Игрена. О! О!.. Кто тут?.. Тентажиль, мой маленький Тентажиль!.. Ты слышишь меня?.. Что случилось?.. Что произошло?.. Тентажиль!.. Тебе не сделали больно?.. Где ты?.. Ты здесь?..

Тентажиль. Сестрица Игрена, сестрица Игрена!.. Я умру, если ты мне не откроешь!..

Игрена. Подожди, я пытаюсь открыть, подожди… Я открываю, открываю…

Тентажиль. Ты меня не понимаешь!.. Сестрица Игрена!.. Некогда ждать!.. Она не смогла удержать меня… Я бил ее, бил… Я побежал… Скорей, скорей, она идет!..

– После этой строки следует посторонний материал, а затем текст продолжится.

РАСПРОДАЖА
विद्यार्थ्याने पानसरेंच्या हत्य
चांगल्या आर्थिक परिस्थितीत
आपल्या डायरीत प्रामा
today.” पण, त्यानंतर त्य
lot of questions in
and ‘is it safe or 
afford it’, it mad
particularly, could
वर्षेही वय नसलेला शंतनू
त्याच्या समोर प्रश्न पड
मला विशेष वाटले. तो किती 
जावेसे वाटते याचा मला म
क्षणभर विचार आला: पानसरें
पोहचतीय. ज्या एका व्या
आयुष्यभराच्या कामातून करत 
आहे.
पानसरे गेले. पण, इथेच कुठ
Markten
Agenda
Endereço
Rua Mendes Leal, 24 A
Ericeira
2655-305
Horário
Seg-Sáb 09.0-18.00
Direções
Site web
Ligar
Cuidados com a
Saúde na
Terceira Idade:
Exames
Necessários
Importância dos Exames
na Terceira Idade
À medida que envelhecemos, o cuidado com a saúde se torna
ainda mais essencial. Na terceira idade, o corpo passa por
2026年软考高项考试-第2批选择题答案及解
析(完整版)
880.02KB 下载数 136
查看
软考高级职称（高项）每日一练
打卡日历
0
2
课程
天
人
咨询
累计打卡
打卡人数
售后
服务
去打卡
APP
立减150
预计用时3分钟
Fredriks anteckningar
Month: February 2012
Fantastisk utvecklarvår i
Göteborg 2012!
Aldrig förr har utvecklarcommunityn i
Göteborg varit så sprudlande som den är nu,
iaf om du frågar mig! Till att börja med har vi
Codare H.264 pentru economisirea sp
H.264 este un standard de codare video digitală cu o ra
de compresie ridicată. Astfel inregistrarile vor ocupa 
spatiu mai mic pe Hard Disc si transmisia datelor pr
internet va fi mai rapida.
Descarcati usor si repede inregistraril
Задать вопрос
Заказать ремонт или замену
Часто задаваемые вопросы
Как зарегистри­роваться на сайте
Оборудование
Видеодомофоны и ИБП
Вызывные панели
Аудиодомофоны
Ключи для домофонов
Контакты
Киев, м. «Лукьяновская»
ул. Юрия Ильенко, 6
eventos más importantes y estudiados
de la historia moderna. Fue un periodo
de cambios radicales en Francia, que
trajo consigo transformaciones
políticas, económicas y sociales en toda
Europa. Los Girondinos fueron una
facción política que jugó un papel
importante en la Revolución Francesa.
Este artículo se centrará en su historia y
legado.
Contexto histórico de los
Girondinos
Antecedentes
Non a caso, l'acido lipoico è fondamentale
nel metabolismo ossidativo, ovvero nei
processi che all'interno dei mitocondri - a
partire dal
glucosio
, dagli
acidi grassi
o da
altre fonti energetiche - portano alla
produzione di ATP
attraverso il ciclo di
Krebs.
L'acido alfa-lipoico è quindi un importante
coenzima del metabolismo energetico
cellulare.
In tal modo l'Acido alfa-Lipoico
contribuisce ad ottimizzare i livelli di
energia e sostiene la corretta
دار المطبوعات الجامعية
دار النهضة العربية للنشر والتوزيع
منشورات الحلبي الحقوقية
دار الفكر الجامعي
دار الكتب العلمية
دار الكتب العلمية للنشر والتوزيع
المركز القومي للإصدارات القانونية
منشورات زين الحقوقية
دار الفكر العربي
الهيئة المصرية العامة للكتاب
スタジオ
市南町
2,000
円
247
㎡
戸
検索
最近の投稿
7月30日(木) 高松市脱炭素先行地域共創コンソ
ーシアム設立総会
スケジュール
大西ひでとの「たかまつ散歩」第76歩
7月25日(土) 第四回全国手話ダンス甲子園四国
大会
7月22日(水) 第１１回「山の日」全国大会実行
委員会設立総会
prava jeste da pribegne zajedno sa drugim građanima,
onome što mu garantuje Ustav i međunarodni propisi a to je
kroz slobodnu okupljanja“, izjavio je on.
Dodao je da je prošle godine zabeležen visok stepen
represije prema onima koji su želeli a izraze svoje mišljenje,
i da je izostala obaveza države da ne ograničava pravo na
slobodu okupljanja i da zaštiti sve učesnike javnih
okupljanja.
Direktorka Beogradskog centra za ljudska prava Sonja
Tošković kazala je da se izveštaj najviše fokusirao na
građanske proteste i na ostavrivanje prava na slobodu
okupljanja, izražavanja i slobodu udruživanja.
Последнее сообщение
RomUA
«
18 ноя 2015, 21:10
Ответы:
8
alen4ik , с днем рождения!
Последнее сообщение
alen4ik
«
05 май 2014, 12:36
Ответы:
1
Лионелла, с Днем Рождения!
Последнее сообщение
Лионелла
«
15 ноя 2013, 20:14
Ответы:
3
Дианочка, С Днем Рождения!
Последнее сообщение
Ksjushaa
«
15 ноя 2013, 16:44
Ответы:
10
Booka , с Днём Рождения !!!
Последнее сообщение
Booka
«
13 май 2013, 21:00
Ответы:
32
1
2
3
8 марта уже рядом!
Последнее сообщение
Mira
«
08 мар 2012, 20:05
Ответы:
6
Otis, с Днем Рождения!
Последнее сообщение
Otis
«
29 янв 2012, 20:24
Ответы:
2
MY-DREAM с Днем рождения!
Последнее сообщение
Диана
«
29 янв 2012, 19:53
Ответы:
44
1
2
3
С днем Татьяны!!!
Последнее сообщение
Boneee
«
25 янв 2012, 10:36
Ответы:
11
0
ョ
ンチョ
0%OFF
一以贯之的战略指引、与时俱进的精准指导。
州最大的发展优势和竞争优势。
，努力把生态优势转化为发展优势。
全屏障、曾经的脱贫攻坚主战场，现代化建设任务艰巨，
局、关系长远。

Игрена. Сейчас, сейчас… Где она?

Тентажиль. Я ничего не вижу… Но я слышу… О, мне страшно, сестрица Игрена, мне страшно!.. Скорей, скорей!.. Ради бога, скорей, сестрица Игрена!..

Игрена (лихорадочно ощупывая дверь). Я сейчас найду… Подожди немного… одну минуту… одно мгновение…

Тентажиль. Я не могу больше ждать, сестрица Игрена… Она дышит за моей спиной…

Игрена. Ничего, Тентажиль, мой маленький Тентажиль, не бойся… Тут темно, я ничего не вижу…

Тентажиль. Да нет же, у тебя светло!.. Мне виден свет твоей лампы, сестрица Игрена… А здесь, у меня, темно…

Игрена. Ты видишь меня, Тентажиль? Откуда? Тут щели нет…

Тентажиль. Есть, есть одна, только очень маленькая!..

Игрена. С какой стороны? Здесь? Ну, ну!.. Быть может, тут?

Тентажиль. Вот здесь, вот здесь… Ты слышишь? Я стучу…

Игрена. Тут?

Тентажиль. Выше… Но щелка очень маленькая!.. Иголку не просунешь!..

Игрена. Не бойся, я тут…

Тентажиль. О, я слышу, сестрица Игрена!.. Тяни! Тяни! Тяни сильнее! Она идет!.. Если б ты могла слегка приотворить… чуть-чуть… Ведь я так мал!..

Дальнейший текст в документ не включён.